● **Texto extraído**

· · · · ·

Após dizer, mais uma vez, sem provas, que houve fraude nas eleições nos Estados Unidos, onde o voto é impresso, o presidente Jair Bolsonaro (sem partido) voltou a defender publicamente o voto impresso no Brasil. Acontece que esse modelo já foi testado no Brasil em 2002 e não funcionou. Ele se mostrou caro, complexo, além de não ter proporcionado nenhuma segurança a mais.
O voto impresso defendido pelo presidente não significa o retorno das cédulas de papel, mas um modelo híbrido, com voto na própria urna eletrônica. A diferença é que, após cada voto ser confirmado, ele seria impresso, para uma segunda verificação do eleitor, e então depositado em uma urna física.
Essa, segundo Bolsonaro, seria uma forma de auditar os votos, mas isso já é possível hoje, por meio do boletim de urna eletrônica. Além disso, não haveria celeridade no processo de auditoria.
“Nesse modelo de voto impresso, em caso de contestação, cada um desses papéis teria que ser recontado, para ver se o que a urna computou era o mesmo do computado pelos papéis. O repositório físico poderia até ser mais suscetível a erros na hora da contagem”, opina o professor e especialista em Direito Eleitoral Vladimir Feijó.
Em 2002, esse modelo híbrido foi testado em algumas cidades no Brasil. Naquele ano, 6,18% dos eleitores tiveram o voto impresso, seguindo uma mudança instituída pela lei. Mas o processo se mostrou confuso, além de não ter trazido resultados tão positivos, como lembra Feijó.
“Foram constatados vários problemas. Um deles é que o eleitor demorou ainda mais para votar, provocando filas. Além disso, muitos ficaram confusos, esqueciam em quem tinham votado, não sabiam que tinha que confirmar duas vezes, saíam da sala sem terminar”, narra.

· · · · ·

(Registros de dados salvos)
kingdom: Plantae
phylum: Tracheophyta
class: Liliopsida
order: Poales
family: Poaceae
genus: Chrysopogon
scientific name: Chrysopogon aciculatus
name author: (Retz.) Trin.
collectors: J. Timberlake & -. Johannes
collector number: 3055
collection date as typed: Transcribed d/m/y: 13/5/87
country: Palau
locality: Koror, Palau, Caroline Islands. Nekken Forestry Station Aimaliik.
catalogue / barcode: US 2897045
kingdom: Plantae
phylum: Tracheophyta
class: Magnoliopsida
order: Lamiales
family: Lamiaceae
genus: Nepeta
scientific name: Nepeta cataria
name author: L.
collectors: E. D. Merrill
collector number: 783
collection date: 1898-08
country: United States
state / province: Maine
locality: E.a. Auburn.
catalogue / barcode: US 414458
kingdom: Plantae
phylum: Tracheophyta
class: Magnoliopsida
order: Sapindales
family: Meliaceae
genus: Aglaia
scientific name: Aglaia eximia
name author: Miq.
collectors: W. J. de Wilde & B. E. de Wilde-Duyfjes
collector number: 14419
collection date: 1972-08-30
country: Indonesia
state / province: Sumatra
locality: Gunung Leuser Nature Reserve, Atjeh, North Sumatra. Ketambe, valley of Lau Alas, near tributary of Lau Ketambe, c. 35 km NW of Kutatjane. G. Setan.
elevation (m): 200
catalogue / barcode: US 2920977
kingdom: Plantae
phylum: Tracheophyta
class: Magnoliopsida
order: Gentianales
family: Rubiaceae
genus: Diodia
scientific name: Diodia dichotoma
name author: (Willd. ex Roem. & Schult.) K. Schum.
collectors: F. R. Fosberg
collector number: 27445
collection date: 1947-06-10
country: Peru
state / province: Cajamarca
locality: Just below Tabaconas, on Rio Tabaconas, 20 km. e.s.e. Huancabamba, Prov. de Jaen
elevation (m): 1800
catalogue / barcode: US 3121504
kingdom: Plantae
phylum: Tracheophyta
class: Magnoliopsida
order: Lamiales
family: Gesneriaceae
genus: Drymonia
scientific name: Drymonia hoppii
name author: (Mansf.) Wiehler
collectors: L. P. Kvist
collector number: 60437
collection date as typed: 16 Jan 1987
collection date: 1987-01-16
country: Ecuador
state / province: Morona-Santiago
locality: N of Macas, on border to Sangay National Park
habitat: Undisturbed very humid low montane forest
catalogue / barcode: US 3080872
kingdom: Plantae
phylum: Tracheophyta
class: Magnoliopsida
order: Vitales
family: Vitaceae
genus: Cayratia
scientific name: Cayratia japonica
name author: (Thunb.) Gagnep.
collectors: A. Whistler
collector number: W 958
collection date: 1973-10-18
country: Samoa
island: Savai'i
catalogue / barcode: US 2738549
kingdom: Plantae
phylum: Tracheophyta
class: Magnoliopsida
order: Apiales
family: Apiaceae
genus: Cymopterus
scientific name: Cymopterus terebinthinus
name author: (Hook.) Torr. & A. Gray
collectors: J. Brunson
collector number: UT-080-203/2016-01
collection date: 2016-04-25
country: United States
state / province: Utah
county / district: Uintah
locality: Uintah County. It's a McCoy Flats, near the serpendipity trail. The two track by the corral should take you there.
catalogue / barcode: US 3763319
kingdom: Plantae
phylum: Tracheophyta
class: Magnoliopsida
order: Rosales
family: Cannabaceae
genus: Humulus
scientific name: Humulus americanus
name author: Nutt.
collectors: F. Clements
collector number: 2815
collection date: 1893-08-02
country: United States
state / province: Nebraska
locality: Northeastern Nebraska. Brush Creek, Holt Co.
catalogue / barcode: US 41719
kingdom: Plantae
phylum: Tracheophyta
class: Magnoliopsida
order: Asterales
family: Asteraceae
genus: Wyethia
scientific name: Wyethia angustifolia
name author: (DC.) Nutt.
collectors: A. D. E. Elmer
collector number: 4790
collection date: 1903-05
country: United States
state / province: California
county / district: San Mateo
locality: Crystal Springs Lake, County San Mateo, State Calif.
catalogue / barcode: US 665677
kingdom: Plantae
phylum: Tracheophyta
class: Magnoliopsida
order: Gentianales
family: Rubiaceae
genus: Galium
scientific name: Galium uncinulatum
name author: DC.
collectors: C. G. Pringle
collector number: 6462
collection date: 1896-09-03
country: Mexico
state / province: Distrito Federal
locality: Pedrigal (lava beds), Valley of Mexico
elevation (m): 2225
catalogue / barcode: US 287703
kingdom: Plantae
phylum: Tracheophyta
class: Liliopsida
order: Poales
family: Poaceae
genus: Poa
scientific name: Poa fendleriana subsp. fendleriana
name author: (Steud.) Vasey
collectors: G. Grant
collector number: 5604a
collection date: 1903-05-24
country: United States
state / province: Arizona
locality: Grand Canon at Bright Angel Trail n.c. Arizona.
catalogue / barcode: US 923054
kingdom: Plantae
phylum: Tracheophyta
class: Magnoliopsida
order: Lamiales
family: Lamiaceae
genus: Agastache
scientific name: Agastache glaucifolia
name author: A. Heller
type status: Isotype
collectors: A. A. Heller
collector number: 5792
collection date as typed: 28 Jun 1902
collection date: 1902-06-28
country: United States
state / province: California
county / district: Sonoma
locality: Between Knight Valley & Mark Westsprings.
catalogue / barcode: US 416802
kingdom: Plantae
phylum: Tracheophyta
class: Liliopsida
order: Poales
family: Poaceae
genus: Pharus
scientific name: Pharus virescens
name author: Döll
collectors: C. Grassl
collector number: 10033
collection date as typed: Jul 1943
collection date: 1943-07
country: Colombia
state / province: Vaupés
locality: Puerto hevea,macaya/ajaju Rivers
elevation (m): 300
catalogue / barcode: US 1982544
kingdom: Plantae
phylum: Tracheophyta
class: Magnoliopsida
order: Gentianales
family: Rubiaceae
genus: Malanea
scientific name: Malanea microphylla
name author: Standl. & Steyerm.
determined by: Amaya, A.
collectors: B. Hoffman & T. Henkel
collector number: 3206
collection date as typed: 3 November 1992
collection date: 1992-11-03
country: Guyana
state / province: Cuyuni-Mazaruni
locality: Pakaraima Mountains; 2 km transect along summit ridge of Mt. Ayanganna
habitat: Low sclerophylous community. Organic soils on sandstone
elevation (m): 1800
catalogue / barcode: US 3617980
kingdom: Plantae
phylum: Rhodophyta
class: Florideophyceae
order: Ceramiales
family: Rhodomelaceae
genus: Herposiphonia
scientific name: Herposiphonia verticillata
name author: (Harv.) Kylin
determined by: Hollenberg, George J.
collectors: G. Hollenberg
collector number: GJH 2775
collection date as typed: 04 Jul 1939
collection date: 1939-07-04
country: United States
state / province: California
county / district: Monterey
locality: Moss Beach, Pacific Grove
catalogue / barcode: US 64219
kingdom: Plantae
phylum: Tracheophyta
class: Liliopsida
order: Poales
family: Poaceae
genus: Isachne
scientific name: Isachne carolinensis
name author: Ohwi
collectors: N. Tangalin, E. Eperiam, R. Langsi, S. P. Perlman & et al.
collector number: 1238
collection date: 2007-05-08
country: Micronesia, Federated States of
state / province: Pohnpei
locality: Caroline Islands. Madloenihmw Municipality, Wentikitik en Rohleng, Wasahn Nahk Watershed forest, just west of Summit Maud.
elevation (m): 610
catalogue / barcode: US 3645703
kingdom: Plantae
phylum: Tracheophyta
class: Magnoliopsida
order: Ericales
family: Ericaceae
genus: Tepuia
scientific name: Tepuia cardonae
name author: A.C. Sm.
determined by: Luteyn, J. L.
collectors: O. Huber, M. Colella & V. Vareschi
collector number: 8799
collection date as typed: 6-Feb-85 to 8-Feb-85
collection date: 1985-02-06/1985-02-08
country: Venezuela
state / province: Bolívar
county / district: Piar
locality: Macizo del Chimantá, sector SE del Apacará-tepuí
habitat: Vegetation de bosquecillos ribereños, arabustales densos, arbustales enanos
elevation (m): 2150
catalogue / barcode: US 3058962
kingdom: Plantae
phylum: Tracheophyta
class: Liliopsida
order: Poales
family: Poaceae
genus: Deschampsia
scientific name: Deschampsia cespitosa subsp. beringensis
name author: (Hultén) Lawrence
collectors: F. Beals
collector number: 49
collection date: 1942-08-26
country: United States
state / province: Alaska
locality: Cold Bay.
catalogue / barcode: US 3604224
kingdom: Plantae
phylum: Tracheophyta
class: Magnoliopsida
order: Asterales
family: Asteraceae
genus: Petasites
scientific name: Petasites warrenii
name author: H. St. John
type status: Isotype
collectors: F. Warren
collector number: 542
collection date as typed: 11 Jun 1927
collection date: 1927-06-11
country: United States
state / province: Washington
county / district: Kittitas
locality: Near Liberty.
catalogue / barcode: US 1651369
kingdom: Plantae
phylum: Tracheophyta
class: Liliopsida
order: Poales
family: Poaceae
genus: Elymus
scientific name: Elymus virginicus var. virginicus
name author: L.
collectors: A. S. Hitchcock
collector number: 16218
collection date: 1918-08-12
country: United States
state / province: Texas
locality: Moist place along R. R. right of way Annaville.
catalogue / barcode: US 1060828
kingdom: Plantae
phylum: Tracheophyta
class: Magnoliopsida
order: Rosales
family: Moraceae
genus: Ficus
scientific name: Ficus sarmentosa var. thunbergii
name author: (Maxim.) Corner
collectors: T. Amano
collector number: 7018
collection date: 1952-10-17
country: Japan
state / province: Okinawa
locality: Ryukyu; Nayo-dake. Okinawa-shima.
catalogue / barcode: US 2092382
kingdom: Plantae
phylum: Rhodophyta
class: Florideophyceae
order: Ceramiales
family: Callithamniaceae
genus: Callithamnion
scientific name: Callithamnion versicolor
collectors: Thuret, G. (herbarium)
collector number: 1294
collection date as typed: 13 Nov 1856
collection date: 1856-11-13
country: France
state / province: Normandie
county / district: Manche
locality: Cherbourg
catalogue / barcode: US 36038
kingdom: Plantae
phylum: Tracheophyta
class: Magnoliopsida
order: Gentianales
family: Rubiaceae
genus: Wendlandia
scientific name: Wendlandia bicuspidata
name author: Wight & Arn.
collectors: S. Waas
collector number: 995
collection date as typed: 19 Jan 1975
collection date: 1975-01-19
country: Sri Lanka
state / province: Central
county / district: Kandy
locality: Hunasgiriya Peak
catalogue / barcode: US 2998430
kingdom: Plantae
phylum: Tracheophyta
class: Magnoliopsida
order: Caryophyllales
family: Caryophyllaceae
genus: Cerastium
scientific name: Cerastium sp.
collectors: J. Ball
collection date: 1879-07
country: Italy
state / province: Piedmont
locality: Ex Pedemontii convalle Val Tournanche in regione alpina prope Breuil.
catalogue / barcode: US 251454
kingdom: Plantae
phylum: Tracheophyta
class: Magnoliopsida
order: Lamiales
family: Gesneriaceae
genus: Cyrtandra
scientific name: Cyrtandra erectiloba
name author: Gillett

· · · · ·

● **Problemas a resolver**
(A) Passe para o inglês a seguinte frase do texto sobre o voto impresso: "Acontece que esse modelo já foi testado no Brasil em 2002 e não funcionou."
(B) Dê seguimento ao texto sobre o voto impresso a partir do ponto em que ele termina.

● **Respostas escritas**
(A) It turns out that this model was already tested in Brazil in 2002 and did not work.

(B)
O TSE produziu um relatório sobre a experiência e destacou os altos custos. Como as urnas eletrônicas não poderiam ser adaptadas, todas elas teriam que ser substituídas para implementação do novo sistema, gerando um custo de aproximadamente R$ 2,5 bilhões em todo o país.
A conclusão foi que era inviável aquele sistema de votação com voto impresso, que traria mais dificuldades do que benefícios. A lei foi revogada no ano seguinte.
“Verificou-se, então, que, além do custo ser alto, e do sistema ser complexo para o eleitor, ele não se sentia mais seguro votando daquela forma”, conta Feijó.
Em 2015, uma nova reforma eleitoral, votada pelo Congresso, determinou, mais uma vez, a impressão do voto. A lei valeria a partir de 2018. No entanto, o Supremo Tribunal Federal (STF) considerou a lei inconstitucional e, em decisão liminar (provisória), a derrubou.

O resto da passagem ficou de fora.